While improving profitability, each of these measures will also help to reduce the carbon footprint of dairy farming in Ireland. There’s nothing new or exciting in any of these steps and farmers have been encouraged to take them up for decades.
Actions such as measuring grass, using a herd health plan, milk recording and culling poor performers are all tried and tested recipes for success, but unfortunately not enough farmers are practising them. If the existing methods of advising farmers haven’t encouraged sufficient change up to now, how are Teagasc and others going to convince farmers to take them up in order to reduce emissions?
Step 10: Reduce age at first calving
Last year, 74% of all dairy heifers calved at between 22 and 26 months of age, which is a big improvement on the 2012 figure of 59%. However, it still shows scope for improvement.
The main reason a heifer may not calve inside this window is if she is not bred because the farmer thinks she’s too small, or if she didn’t go in calf and is recycled for the next season.
Calving outside of the 22 to 26 months of age window means the heifers are contributing to methane emissions, but not delivering any product for it ie reducing efficiency. This can be avoided by making sure youngstock hit target weights and culling empty heifers.
Step 11: Finish cattle earlier.
A bit like calving heifers at two years of age, earlier finishing of cattle reduces the amount of time they are hanging around on farms and contributing to methane emissions.

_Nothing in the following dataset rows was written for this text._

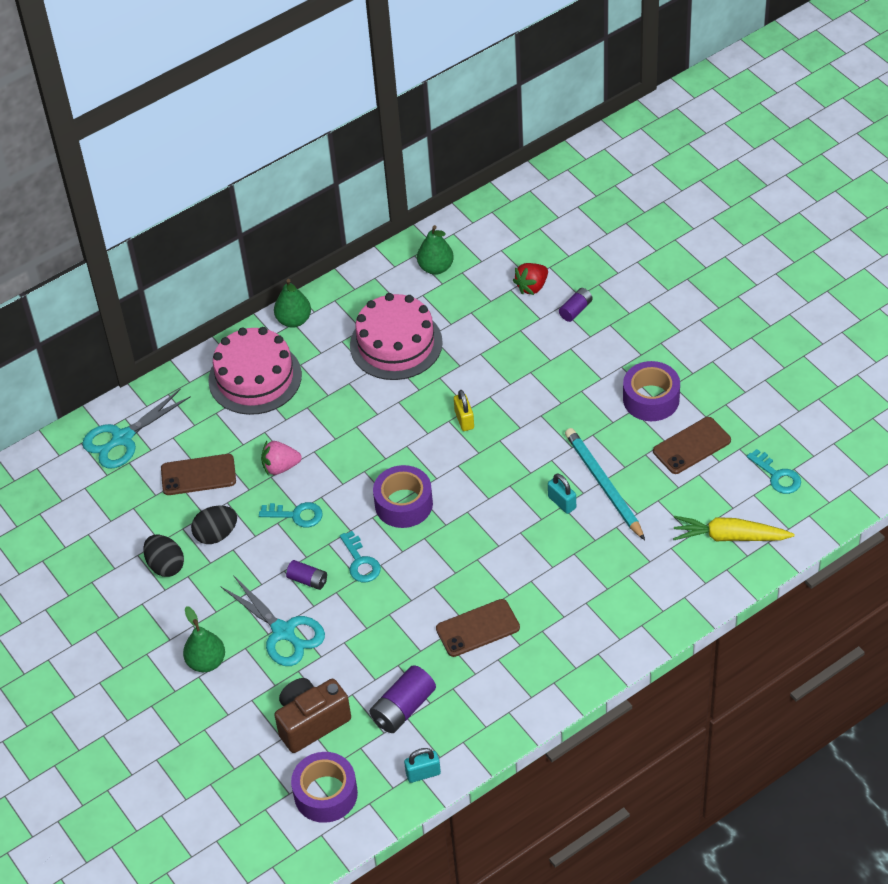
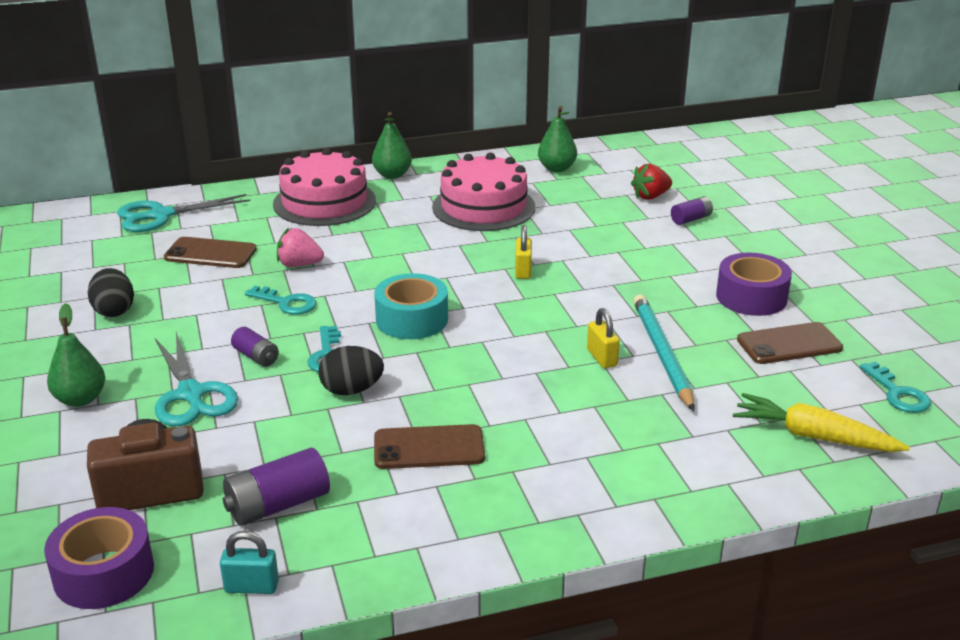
camera: 15 degrees right, 20 degrees down
(216, 534) = (188, 299): black egg -> black egg (351, 390)
(403, 504) = (412, 319): purple tape -> turquoise tape
(562, 502) = (602, 358): turquoise padlock -> yellow padlock

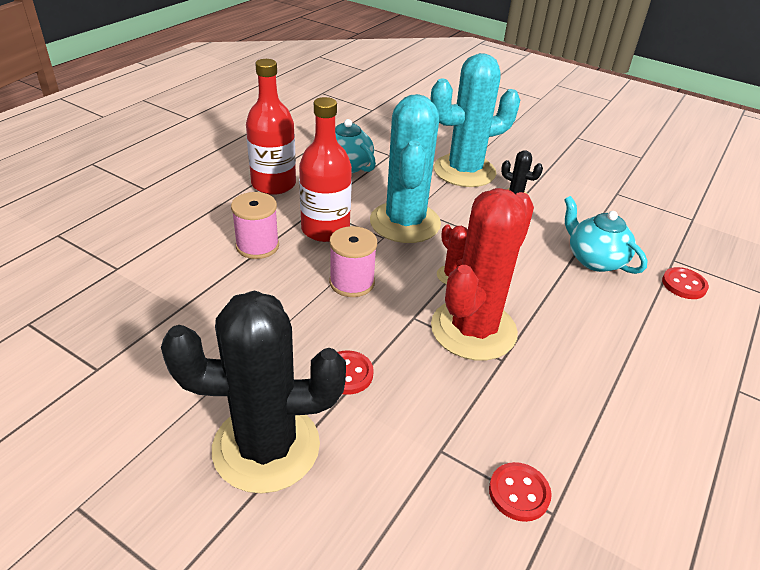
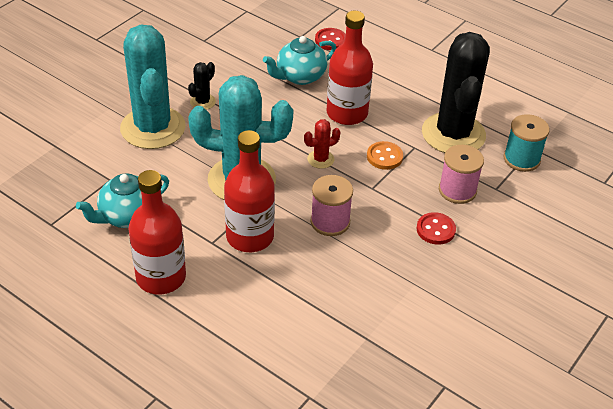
camera: 85 degrees left, 5 degrees up
(257, 246) = (275, 287): pink spool -> pink spool (457, 190)
(266, 447) = (506, 274): black cactus -> black cactus (453, 134)
(473, 329) = (384, 157): red cactus -> orange button
(519, 493) = (521, 159): red button -> turquoise spool
(544, 297) = (347, 113): none -> red bottle

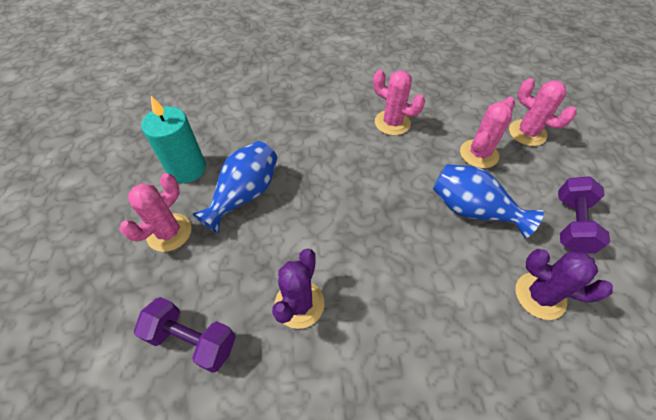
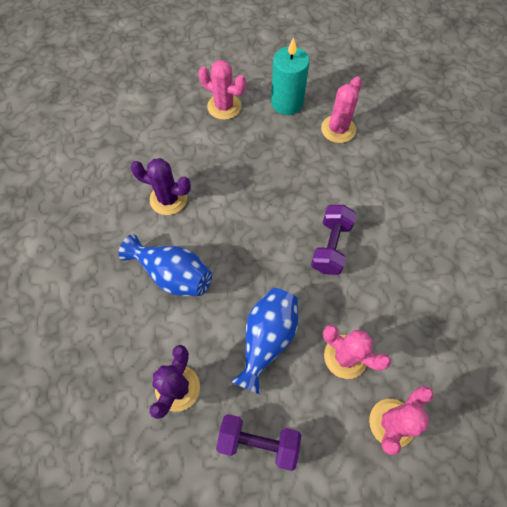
camera: 85 degrees right, 10 degrees up
(193, 340) = (143, 140): purple dumbbell -> purple dumbbell (331, 246)
(245, 195) = (264, 148): blue vase -> blue vase (173, 274)
(392, 123) = (377, 266): pink cactus -> pink cactus (338, 129)

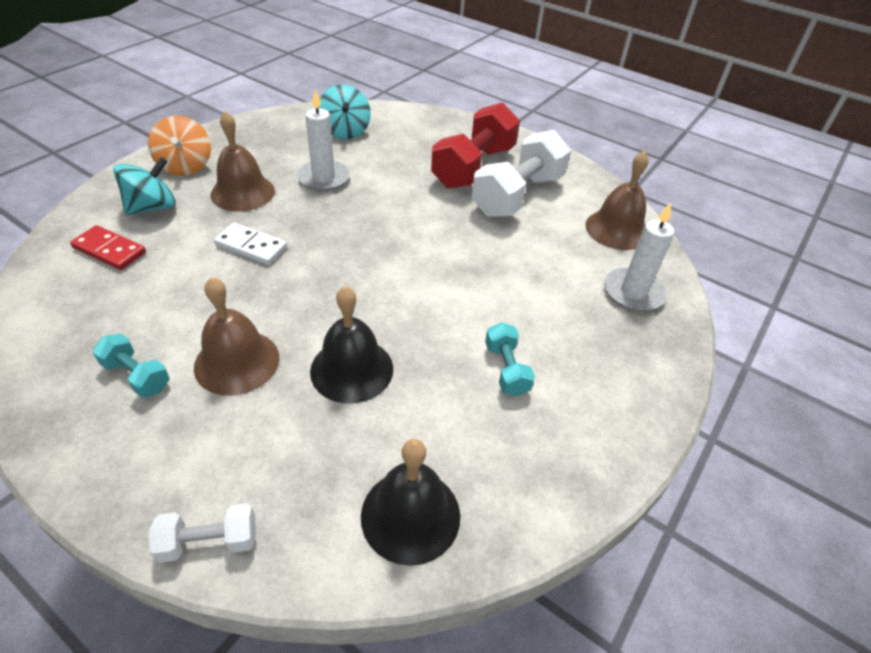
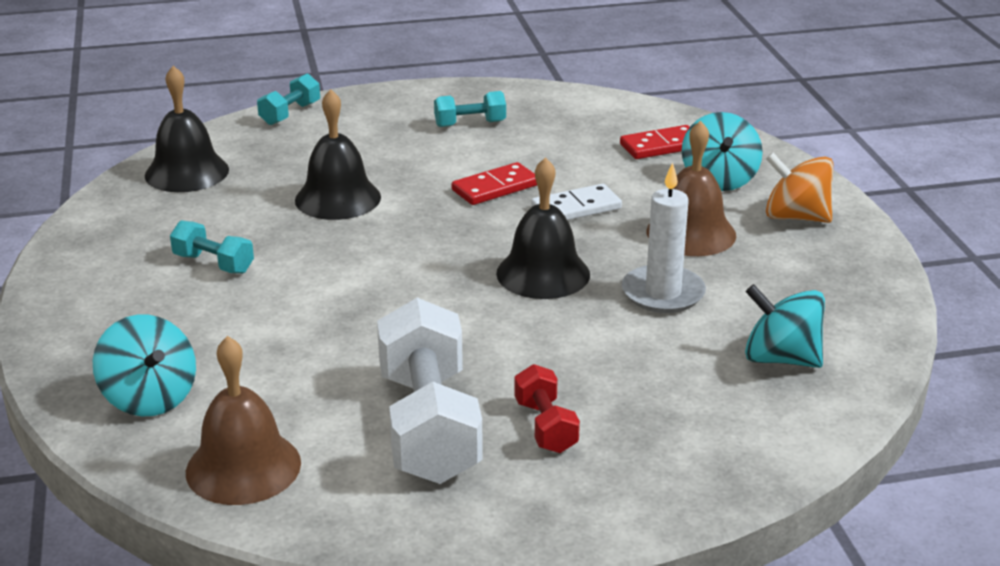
camera: 135 degrees right, 15 degrees down
(209, 542) = (290, 114): white dumbbell -> turquoise dumbbell
(237, 362) = (424, 159): brown bell -> none
(254, 296) = (495, 187): none -> red domino
(348, 223) = (543, 273): none -> black bell
(473, 167) = (545, 426): red dumbbell -> red dumbbell, size x0.49
(633, 292) = (150, 398): white candle -> turquoise spinning top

Genetics has a huge part to play here, as has management and what system is chosen. For example, keeping males as bulls leads to faster finishing times at higher liveweights than bullocks. Using high dairy beef index (DBI) bulls will also lead to faster finishing times for heifers and steers.
Step 12: Incorporate clover
Teagasc states that sowing 2kg of clover per acre will replace 100kg N/ha per year. If only it were so simple. Clover is difficult to get established in existing swards and is also difficult to retain in swards when it is established. There is no doubt about its ability to fix nitrogen however.
There’s not one measure contained here that doesn’t give a financial return as well as reduce emissions. But as we know, not all farmers are motivated by extra money in order to do something.
If the current model of advisory and extension hasn’t worked to get more farmers on board up to now, is there a plan to introduce a new model in order to reduce emissions at farm level? There needs to be a five-year plan for making the change happen.